→ **DIRECTIONS**
Below is a block of records. Copy every line in it that contains the word "William".

+++ EXERCISE INPUTS

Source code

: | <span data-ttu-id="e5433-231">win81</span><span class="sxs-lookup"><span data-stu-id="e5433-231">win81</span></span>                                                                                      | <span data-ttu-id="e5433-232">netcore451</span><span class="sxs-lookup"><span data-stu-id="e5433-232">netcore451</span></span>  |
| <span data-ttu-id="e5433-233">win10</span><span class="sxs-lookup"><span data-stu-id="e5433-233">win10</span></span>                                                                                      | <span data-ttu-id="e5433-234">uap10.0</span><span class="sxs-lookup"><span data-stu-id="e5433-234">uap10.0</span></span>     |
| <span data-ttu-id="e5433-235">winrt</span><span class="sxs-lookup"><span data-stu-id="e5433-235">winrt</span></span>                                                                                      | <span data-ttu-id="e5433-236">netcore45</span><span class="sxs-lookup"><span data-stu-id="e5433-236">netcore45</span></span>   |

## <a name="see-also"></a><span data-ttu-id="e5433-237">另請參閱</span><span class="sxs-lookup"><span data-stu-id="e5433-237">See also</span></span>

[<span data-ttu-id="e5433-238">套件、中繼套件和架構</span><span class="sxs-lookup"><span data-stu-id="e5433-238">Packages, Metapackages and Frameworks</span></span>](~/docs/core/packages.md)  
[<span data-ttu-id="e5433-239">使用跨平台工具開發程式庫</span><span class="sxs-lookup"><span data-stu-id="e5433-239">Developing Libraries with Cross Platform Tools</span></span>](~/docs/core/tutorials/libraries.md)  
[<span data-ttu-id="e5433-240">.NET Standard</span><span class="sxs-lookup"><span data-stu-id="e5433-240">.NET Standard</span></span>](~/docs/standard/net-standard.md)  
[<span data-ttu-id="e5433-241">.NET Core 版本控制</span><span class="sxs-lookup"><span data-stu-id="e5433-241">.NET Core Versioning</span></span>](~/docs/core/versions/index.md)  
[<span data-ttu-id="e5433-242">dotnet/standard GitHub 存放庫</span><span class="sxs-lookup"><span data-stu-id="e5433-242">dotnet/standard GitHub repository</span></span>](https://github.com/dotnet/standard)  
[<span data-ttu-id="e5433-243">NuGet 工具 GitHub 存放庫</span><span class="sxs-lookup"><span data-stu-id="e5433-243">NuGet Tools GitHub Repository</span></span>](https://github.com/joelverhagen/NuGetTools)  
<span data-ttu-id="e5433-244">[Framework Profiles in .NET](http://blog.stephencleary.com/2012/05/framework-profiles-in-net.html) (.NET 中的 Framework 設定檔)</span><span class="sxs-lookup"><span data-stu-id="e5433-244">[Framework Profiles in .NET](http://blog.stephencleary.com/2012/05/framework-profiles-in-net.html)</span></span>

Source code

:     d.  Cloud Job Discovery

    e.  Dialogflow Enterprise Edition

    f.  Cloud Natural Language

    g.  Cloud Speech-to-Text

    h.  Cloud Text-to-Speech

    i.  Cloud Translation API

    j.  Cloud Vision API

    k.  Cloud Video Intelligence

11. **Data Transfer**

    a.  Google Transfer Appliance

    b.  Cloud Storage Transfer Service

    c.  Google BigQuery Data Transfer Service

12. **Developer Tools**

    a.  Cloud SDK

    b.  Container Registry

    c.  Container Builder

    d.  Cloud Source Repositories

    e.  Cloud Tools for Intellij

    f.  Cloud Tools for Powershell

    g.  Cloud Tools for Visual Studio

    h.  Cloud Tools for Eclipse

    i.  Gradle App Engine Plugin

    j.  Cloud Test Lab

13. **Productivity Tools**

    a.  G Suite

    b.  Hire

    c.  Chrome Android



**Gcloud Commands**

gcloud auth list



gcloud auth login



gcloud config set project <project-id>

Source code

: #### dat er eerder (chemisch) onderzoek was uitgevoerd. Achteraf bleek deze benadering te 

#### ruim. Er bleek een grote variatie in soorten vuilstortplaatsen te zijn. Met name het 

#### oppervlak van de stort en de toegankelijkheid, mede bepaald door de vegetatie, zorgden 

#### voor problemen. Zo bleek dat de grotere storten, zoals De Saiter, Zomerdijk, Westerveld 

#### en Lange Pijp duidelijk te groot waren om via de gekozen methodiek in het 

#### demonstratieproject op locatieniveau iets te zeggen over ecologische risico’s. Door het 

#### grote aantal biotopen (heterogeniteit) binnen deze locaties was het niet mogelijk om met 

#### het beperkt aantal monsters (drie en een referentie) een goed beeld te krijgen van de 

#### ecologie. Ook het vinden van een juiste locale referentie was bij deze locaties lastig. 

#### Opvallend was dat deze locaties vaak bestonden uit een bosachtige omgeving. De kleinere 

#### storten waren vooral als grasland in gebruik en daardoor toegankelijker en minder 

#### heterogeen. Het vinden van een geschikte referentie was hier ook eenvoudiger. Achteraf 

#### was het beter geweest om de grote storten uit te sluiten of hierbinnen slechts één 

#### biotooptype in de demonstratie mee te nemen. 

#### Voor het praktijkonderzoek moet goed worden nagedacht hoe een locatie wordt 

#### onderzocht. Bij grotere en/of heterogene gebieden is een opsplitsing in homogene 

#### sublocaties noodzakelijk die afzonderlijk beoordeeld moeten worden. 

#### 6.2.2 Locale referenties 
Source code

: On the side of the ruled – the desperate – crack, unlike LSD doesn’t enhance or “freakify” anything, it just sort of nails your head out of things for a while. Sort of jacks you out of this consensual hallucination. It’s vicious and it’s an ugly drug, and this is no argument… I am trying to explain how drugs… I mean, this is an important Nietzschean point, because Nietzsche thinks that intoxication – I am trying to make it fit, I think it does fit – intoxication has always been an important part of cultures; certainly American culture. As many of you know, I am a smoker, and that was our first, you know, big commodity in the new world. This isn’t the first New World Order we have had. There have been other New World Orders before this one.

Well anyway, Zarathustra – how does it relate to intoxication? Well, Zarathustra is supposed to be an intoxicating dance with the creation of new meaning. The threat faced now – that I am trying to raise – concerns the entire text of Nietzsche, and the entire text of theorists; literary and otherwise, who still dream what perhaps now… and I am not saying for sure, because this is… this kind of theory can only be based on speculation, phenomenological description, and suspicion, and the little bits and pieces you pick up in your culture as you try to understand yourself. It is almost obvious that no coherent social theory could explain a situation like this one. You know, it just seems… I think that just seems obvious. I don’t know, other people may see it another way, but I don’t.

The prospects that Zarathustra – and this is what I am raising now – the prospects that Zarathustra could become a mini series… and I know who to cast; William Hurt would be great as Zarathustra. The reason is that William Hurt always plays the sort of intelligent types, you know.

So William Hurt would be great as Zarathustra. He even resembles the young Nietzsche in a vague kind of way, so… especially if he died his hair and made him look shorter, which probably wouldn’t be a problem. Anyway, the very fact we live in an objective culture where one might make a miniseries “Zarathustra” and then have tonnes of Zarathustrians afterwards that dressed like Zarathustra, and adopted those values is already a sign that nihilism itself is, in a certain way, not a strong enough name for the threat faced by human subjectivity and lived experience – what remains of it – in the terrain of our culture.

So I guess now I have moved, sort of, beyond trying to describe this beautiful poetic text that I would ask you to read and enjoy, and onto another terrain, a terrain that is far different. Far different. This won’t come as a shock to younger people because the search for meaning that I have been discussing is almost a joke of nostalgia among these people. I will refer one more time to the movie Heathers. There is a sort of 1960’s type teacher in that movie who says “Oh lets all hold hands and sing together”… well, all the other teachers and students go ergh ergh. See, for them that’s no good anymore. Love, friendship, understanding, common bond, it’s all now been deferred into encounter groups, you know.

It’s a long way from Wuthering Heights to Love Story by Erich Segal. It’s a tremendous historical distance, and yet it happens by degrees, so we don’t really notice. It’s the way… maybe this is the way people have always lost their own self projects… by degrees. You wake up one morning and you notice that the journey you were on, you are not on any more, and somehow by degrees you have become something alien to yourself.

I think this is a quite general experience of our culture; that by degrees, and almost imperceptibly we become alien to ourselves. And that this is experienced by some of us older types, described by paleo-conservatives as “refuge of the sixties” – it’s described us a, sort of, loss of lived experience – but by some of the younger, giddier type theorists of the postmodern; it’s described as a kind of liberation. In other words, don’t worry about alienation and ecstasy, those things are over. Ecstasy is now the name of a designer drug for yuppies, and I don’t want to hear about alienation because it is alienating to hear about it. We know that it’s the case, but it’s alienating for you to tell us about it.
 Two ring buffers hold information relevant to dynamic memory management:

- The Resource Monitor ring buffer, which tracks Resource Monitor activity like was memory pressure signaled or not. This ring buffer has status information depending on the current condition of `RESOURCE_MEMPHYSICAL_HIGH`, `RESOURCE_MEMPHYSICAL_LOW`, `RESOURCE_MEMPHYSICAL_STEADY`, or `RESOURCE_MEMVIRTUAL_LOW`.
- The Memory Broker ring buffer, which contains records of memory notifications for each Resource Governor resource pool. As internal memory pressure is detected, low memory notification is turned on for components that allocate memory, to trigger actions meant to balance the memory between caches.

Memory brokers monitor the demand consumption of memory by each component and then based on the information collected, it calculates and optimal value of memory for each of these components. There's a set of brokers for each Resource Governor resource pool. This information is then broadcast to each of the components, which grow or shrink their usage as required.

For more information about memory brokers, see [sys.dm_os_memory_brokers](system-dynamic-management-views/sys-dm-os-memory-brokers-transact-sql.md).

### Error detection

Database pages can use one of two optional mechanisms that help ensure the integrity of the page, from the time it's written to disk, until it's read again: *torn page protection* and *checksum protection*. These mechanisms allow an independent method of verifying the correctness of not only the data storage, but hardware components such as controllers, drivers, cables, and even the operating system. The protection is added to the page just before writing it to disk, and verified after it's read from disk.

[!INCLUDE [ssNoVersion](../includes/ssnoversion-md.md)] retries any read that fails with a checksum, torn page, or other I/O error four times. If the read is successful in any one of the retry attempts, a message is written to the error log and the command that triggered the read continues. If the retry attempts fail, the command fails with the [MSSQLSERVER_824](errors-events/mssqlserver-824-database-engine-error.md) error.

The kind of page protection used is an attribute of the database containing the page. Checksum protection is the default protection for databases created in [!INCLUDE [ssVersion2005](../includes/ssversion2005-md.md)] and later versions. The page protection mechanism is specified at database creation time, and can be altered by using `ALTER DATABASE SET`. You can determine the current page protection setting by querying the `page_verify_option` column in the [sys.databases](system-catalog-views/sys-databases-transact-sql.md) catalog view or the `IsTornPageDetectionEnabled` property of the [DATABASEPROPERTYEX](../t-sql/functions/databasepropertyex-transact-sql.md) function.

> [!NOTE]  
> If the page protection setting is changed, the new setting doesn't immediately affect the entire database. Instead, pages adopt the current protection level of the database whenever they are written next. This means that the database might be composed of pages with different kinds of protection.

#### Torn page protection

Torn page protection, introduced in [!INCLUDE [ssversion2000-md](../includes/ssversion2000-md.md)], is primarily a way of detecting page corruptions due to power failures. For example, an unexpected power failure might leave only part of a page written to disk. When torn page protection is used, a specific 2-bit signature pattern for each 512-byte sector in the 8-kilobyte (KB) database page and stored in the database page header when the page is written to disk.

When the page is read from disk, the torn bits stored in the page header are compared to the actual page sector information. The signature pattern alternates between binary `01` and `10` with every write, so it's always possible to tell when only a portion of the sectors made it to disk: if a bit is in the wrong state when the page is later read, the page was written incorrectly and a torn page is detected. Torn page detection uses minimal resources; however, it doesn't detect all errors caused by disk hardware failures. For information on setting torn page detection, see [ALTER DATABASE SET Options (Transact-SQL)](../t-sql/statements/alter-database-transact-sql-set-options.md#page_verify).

++++++

→ **COMPLETED TASK**
The prospects that Zarathustra – and this is what I am raising now – the prospects that Zarathustra could become a mini series… and I know who to cast; William Hurt would be great as Zarathustra. The reason is that William Hurt always plays the sort of intelligent types, you know.
So William Hurt would be great as Zarathustra. He even resembles the young Nietzsche in a vague kind of way, so… especially if he died his hair and made him look shorter, which probably wouldn’t be a problem. Anyway, the very fact we live in an objective culture where one might make a miniseries “Zarathustra” and then have tonnes of Zarathustrians afterwards that dressed like Zarathustra, and adopted those values is already a sign that nihilism itself is, in a certain way, not a strong enough name for the threat faced by human subjectivity and lived experience – what remains of it – in the terrain of our culture.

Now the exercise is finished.